Wouldn’t it be great to always be on the same page in the pursuit of quality and excellence with your team and your organization? Those shared high standards would help keep you on track to shipping the best work possible every day. You’d be staying ahead, as Jeff Bezos put it, of “ever-rising customer expectations” because those high standards are “certainly a big part” of getting there.

How do you stay ahead of ever-rising customer expectations? There’s no single way to do it – it’s a combination of many things. But high standards are certainly a big part of it.

Jeff Bezos in a 2017 Amazon shareholder letter

That’s great but the question is how do you recognize those high standards consistently and get on the same page with everyone so you’re all heading in the same direction? That might seem like a tall order some days but luckily Bezos thinks high standards are teachable.

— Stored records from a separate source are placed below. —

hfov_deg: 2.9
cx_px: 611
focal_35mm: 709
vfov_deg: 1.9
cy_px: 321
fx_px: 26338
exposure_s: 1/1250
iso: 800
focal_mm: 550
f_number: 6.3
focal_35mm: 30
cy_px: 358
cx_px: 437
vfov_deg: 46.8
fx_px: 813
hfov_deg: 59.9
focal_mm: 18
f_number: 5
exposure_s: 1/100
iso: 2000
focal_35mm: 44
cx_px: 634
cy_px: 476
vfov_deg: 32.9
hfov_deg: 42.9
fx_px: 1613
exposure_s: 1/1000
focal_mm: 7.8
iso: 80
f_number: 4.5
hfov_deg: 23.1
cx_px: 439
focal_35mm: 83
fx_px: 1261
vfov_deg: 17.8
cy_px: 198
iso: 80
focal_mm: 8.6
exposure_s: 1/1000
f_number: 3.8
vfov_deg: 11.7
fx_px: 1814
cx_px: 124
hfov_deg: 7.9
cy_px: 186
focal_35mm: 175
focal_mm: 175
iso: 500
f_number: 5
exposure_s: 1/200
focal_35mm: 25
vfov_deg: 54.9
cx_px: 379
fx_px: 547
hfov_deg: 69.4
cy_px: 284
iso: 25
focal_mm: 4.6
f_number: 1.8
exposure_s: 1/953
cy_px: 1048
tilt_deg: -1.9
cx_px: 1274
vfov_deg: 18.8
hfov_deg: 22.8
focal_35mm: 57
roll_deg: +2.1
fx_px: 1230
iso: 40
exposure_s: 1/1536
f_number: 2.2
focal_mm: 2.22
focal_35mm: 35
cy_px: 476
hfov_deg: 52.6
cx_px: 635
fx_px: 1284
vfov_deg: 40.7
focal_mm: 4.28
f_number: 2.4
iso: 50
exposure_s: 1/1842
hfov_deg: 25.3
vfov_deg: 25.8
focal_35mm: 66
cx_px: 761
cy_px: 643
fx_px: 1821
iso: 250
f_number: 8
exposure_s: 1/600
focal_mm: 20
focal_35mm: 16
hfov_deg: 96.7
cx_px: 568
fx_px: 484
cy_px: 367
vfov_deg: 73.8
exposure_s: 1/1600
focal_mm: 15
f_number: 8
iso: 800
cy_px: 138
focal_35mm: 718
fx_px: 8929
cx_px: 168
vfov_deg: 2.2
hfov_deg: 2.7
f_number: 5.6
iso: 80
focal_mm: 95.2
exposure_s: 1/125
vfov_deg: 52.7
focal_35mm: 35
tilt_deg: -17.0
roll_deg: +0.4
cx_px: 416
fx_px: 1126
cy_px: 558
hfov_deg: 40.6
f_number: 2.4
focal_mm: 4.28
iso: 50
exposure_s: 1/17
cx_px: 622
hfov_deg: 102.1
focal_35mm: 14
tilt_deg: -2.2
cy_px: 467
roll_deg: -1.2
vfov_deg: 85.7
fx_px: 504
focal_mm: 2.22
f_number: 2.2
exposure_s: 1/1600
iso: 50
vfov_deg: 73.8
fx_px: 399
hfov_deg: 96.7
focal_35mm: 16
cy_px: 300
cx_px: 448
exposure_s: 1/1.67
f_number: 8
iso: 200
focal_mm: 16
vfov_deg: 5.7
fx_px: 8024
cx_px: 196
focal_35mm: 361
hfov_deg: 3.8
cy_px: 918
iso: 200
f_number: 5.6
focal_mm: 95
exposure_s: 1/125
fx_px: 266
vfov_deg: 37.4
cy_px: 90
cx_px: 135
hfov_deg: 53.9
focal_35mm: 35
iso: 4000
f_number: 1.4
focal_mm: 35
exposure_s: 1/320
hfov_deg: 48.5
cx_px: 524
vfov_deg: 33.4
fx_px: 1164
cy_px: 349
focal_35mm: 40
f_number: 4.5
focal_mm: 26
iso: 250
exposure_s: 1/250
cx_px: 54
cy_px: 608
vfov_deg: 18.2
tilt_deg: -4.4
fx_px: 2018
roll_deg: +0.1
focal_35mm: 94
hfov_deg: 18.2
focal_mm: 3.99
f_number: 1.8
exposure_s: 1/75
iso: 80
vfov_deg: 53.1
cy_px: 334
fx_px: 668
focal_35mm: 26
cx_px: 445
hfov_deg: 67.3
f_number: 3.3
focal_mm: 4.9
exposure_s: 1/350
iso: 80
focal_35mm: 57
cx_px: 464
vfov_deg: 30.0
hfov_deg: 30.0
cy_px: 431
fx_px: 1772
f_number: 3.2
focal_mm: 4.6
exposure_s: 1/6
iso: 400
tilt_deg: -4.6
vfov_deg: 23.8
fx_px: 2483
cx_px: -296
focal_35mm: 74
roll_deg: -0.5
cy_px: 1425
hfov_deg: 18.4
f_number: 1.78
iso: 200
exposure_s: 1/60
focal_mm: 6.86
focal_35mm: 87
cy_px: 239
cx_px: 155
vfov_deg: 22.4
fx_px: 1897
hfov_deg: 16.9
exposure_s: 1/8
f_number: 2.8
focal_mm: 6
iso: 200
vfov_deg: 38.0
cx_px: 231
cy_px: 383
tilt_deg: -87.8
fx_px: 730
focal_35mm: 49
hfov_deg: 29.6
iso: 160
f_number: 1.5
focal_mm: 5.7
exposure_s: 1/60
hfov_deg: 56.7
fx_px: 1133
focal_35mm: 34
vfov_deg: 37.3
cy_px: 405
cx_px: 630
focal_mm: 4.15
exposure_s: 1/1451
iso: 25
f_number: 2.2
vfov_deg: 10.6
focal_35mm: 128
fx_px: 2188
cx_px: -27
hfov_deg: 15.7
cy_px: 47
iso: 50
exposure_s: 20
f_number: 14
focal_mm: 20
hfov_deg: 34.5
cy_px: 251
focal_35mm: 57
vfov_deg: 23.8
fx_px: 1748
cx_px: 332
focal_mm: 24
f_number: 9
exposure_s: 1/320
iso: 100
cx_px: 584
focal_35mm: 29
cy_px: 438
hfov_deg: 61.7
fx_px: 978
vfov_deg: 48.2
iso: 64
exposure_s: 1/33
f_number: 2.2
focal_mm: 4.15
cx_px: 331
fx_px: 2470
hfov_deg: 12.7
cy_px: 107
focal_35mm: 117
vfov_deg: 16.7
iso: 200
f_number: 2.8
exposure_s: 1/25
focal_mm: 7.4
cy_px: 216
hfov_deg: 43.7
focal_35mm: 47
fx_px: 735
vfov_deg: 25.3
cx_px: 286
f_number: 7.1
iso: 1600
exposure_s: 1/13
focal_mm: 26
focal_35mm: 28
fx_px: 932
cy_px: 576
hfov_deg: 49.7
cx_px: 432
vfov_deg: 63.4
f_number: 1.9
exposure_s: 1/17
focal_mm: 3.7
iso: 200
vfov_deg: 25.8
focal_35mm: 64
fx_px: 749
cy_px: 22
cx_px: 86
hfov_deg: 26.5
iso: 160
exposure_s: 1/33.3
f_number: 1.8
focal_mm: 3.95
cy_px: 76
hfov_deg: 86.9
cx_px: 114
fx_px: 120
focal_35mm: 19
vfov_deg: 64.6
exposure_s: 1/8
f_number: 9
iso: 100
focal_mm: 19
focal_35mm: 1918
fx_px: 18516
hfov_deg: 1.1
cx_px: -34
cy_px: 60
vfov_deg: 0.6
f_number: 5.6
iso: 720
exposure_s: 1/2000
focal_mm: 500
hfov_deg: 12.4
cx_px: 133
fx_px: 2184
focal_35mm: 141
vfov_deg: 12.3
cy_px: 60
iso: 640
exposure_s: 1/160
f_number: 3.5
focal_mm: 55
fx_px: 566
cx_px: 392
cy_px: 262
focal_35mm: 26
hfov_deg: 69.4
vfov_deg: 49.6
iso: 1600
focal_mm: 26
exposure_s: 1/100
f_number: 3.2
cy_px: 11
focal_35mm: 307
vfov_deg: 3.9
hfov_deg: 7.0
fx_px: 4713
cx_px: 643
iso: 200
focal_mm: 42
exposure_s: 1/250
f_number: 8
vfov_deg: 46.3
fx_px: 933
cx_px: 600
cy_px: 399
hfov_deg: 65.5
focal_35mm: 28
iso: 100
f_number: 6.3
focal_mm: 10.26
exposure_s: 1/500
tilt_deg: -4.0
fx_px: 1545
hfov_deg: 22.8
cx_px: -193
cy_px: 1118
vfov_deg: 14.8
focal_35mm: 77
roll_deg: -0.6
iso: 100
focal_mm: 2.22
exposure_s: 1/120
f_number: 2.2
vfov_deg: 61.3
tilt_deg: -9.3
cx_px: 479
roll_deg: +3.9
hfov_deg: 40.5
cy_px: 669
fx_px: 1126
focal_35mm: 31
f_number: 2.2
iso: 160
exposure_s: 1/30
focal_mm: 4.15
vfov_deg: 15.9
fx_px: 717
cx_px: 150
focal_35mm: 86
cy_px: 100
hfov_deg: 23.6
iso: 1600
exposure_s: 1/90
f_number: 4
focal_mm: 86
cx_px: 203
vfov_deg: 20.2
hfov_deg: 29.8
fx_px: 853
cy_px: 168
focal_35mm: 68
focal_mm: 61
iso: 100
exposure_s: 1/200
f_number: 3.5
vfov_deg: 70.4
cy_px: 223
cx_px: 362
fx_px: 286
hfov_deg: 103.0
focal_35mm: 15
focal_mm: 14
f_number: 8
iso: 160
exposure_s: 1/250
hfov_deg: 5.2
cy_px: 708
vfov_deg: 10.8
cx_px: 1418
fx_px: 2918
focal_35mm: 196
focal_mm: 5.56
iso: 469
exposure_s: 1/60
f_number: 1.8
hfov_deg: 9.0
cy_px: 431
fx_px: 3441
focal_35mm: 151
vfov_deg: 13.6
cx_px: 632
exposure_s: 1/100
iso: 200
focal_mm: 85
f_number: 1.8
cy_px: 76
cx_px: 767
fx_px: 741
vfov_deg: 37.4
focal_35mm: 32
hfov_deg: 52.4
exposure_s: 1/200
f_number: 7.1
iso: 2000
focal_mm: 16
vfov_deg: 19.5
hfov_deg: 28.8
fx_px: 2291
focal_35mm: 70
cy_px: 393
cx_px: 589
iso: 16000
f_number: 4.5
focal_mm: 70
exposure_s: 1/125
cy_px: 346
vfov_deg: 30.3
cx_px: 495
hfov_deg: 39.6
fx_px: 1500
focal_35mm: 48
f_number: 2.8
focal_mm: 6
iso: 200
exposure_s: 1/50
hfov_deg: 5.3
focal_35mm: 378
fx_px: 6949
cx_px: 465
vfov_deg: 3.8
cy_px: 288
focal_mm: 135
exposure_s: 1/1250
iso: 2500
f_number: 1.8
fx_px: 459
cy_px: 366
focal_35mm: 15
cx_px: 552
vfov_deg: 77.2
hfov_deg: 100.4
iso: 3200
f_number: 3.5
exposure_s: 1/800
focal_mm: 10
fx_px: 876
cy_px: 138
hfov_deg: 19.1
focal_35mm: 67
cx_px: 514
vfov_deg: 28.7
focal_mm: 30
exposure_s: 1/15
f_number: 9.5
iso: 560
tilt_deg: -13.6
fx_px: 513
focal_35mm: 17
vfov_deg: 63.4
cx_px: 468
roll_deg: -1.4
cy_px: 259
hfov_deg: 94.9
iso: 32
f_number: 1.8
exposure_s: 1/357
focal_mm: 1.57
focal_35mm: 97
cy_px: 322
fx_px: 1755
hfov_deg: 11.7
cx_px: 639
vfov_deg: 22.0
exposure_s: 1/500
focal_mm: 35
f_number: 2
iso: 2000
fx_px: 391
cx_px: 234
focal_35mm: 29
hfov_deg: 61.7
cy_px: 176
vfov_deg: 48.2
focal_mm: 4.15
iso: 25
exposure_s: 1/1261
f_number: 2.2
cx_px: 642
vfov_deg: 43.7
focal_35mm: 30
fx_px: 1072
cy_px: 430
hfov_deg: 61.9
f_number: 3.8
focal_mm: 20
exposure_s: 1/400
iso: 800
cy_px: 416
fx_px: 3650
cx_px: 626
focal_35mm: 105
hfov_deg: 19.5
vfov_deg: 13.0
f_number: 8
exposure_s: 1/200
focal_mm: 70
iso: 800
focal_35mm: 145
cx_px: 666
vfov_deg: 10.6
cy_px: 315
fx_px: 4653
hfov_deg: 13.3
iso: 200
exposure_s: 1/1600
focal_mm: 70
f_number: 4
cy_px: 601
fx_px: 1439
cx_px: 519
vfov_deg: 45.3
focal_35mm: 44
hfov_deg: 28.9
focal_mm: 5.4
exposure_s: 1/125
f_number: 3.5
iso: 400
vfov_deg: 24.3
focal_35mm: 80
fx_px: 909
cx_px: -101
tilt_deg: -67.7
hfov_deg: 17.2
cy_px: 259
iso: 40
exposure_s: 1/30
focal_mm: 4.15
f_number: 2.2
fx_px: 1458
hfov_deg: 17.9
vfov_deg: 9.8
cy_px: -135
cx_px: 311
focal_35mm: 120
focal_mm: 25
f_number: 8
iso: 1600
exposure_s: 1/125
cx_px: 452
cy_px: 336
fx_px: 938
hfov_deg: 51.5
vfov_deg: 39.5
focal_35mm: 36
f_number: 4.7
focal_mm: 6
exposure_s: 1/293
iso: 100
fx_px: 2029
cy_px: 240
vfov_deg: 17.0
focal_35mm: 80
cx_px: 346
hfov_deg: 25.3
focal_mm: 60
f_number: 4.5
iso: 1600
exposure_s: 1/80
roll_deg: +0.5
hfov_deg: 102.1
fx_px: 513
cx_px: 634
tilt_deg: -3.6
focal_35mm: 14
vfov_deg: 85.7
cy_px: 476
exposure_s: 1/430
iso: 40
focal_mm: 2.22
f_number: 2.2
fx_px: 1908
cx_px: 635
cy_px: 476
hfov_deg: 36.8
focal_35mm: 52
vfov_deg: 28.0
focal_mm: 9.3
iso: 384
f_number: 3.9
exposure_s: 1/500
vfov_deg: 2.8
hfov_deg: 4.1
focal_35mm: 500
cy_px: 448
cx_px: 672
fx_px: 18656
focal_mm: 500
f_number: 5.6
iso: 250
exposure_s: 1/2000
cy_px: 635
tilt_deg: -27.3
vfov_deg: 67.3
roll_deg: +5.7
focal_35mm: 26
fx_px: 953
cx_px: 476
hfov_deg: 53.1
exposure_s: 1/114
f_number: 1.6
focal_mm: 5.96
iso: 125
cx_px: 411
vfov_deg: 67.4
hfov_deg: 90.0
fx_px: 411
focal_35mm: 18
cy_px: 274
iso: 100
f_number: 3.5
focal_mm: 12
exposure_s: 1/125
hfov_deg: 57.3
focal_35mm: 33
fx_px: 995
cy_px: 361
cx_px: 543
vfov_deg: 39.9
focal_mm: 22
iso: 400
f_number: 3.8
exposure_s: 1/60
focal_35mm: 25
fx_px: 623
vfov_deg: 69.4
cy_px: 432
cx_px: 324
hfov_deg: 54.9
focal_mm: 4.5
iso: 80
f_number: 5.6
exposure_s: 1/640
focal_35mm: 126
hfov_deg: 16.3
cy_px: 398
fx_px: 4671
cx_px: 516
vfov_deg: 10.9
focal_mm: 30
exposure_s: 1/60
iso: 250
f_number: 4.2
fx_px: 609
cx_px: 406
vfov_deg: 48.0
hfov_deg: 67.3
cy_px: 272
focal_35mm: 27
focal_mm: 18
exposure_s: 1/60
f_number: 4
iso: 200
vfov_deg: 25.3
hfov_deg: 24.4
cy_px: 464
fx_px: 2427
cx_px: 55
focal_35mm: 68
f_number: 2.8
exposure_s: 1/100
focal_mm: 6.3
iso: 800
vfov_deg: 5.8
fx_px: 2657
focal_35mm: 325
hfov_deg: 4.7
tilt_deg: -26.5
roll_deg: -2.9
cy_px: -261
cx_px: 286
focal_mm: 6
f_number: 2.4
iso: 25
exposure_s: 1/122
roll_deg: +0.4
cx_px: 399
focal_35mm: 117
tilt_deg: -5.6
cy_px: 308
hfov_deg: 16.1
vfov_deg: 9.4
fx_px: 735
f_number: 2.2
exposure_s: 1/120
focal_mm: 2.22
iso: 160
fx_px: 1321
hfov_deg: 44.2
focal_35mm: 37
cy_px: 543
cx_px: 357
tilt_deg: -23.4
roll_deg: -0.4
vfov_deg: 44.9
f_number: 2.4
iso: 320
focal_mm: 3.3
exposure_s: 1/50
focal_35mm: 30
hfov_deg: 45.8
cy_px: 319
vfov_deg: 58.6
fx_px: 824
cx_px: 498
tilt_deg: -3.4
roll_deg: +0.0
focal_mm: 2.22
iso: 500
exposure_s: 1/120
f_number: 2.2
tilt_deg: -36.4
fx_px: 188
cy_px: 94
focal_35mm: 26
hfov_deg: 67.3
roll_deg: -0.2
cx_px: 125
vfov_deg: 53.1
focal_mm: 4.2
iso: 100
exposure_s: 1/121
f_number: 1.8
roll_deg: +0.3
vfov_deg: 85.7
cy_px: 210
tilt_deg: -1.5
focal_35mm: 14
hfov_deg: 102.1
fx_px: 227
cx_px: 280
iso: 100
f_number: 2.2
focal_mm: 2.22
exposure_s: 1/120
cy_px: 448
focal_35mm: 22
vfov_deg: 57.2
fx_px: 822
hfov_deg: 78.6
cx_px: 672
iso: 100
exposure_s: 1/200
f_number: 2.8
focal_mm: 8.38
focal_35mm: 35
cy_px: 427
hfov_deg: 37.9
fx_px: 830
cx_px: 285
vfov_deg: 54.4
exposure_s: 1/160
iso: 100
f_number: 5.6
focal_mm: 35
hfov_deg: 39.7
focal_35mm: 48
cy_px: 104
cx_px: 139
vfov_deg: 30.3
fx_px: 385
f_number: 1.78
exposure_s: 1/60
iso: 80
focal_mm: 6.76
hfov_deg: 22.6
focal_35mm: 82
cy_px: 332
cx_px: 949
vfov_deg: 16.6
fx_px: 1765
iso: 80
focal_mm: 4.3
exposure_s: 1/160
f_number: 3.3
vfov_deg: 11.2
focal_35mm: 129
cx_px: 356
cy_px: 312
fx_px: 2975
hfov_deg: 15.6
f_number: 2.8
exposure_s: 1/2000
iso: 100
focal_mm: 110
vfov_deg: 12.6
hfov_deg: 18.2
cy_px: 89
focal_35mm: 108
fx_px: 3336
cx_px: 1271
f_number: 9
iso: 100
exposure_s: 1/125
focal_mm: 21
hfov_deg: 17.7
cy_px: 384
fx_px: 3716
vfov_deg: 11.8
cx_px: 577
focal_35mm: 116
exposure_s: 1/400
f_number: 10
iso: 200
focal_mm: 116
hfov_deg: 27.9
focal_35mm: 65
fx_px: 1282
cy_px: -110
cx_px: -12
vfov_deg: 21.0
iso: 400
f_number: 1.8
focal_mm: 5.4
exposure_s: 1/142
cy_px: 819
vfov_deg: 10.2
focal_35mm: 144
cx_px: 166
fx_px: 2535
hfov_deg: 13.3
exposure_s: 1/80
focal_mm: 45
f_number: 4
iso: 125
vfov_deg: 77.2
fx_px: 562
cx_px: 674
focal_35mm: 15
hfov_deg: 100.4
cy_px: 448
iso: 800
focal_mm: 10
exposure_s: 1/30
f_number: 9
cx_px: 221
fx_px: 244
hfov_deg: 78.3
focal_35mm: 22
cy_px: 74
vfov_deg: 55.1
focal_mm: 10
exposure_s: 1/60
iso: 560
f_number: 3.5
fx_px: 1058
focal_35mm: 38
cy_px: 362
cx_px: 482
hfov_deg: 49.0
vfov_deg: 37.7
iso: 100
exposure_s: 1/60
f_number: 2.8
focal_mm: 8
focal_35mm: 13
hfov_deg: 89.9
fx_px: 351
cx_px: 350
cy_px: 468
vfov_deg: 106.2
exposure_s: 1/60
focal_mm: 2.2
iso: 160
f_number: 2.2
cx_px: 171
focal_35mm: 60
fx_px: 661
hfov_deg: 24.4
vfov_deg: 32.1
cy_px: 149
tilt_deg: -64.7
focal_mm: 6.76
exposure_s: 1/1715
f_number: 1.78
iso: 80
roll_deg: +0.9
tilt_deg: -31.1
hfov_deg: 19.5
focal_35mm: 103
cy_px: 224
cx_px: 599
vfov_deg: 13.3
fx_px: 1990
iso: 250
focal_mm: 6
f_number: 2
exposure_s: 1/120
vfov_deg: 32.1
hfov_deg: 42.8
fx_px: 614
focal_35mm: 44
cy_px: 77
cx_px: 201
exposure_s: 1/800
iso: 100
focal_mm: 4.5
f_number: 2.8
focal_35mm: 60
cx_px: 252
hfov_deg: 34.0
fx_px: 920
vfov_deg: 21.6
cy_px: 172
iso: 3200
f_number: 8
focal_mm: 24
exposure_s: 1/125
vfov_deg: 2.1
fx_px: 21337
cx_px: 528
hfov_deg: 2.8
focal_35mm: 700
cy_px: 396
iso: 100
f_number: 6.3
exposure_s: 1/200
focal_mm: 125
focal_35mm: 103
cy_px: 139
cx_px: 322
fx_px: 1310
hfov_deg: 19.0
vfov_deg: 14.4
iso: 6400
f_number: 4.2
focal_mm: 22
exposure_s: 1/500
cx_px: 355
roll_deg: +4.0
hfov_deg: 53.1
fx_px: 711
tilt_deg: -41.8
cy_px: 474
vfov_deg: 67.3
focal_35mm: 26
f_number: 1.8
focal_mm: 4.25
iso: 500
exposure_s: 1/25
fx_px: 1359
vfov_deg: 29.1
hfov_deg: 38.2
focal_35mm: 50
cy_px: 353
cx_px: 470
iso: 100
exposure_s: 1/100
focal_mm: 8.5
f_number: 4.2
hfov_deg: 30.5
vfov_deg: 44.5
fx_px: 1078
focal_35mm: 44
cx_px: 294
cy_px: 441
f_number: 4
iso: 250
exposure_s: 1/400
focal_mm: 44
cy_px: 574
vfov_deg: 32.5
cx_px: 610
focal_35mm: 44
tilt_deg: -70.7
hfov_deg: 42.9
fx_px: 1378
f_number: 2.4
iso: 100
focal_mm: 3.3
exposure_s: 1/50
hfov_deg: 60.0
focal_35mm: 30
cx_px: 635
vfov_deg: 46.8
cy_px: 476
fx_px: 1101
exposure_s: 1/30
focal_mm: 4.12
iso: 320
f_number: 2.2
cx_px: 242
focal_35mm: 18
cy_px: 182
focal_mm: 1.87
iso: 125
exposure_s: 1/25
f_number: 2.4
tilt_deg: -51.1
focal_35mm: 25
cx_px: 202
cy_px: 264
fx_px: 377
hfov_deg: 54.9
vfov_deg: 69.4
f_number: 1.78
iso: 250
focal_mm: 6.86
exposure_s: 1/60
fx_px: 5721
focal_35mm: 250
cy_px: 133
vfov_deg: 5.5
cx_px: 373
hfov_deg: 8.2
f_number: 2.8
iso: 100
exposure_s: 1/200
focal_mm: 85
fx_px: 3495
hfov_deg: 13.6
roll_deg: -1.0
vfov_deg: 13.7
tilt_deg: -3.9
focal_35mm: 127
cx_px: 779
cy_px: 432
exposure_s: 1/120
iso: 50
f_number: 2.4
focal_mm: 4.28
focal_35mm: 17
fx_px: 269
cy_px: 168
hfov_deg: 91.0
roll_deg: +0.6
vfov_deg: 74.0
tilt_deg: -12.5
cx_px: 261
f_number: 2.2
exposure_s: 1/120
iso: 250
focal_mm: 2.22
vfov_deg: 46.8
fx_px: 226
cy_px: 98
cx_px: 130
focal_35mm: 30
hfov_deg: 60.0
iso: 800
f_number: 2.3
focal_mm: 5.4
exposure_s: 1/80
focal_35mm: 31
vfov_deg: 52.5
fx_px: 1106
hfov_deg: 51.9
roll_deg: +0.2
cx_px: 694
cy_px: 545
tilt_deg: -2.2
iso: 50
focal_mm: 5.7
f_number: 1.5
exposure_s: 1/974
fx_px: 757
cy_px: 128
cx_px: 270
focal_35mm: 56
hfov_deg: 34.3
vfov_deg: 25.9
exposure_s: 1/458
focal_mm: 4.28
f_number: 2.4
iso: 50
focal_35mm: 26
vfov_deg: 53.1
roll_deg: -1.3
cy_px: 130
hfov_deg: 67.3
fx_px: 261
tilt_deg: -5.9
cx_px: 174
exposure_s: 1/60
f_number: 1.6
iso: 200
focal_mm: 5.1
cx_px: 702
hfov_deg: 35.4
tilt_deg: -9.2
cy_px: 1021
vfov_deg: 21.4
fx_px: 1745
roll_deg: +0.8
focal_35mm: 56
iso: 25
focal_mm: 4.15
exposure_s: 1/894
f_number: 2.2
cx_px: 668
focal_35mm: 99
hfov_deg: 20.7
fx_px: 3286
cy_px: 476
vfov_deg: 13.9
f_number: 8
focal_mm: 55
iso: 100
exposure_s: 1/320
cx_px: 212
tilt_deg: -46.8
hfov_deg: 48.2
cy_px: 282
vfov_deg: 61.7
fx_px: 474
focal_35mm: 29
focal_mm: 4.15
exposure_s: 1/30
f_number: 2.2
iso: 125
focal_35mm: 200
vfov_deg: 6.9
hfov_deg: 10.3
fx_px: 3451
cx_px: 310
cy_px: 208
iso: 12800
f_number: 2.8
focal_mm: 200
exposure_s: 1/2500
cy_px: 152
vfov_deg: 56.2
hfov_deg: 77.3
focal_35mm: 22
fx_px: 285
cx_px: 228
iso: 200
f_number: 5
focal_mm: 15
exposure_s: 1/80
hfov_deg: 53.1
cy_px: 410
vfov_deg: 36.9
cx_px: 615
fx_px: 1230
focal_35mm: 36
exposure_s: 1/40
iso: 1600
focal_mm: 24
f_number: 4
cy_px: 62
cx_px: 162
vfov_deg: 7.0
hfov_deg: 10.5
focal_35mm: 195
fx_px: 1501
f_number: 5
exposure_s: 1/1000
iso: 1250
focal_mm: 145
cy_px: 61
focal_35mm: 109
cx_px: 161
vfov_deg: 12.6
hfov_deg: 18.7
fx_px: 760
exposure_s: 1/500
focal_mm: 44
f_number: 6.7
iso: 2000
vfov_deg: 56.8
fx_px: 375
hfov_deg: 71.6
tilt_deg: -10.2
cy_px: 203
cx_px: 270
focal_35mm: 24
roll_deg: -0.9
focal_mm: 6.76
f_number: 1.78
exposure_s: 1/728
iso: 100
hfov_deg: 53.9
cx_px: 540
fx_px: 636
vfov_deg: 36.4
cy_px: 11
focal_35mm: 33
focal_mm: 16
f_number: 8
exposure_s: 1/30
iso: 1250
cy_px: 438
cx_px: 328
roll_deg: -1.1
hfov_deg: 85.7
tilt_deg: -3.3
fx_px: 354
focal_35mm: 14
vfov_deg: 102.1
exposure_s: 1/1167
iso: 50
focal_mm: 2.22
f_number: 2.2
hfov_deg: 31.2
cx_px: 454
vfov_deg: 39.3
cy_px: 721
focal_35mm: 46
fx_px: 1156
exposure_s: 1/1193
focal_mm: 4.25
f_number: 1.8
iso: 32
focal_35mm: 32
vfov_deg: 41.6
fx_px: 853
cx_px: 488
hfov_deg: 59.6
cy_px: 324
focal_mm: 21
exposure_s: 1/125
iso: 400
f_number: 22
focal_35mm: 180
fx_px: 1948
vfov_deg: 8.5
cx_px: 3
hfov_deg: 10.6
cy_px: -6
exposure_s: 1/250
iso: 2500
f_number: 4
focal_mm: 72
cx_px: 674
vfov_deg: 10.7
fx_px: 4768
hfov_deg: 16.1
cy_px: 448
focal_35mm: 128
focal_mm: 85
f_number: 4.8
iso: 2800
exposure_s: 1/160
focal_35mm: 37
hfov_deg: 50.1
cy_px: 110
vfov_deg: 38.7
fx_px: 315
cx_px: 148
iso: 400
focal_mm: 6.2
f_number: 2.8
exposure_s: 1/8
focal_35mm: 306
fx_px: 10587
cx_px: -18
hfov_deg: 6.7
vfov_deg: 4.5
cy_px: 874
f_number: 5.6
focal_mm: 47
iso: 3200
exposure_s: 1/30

Here are some further thoughts from the same letter, lightly edited for clarity, on how to get better at recognizing the best work possible:

  • High standards are teachable and people are pretty good at learning high standards simply through exposure.
  • You can consider yourself a person of high standards in general and still have debilitating blind spots. It’s critical to be open to that likelihood.
  • “Most people,” he said, “think that if they work hard, they should be able to master a handstand in about two weeks. The reality is that it takes about six months of daily practice. If you think you should be able to do it in two weeks, you’re just going to end up quitting.” Unrealistic beliefs on scope – often hidden and undiscussed – kill high standards. You need to form and proactively communicate realistic beliefs about how hard something is going to be.
  • Often, when a memo isn’t great, it’s not the writer’s inability to recognize the high standard, but instead a wrong expectation on scope: they mistakenly believe a high-standards, six-page memo can be written in one or two days or even a few hours, when really it might take a week or more! The great memos are written and re-written, shared with colleagues who are asked to improve the work, set aside for a couple of days, and then edited again with a fresh mind. They simply can’t be done in a day or two. The key point here is that you can improve results through the simple act of teaching scope – that a great memo probably should take a week or more.
  • The football coach doesn’t need to be able to throw, and a film director doesn’t need to be able to act. But they both do need to recognize high standards for those things and teach realistic expectations on scope. Even in the example of writing a six-page memo, that’s teamwork. Someone on the team needs to have the skill, but it doesn’t have to be you.

I think that can be boiled down into three pieces of advice.

  • Understand that you can consider yourself someone with high standards and yet still miss things.
  • Find people who have the skill of recognizing high standards and seek feedback from them.
  • Set realistic expectations on reaching high standards and don’t give up.

It’s a good list.

As we can see in this tapestry, Courtiers in a Rose Garden: A Lady and Two Gentlemen, the 15th century had exceptionally high standards for hats. I’m not sure I’m there yet.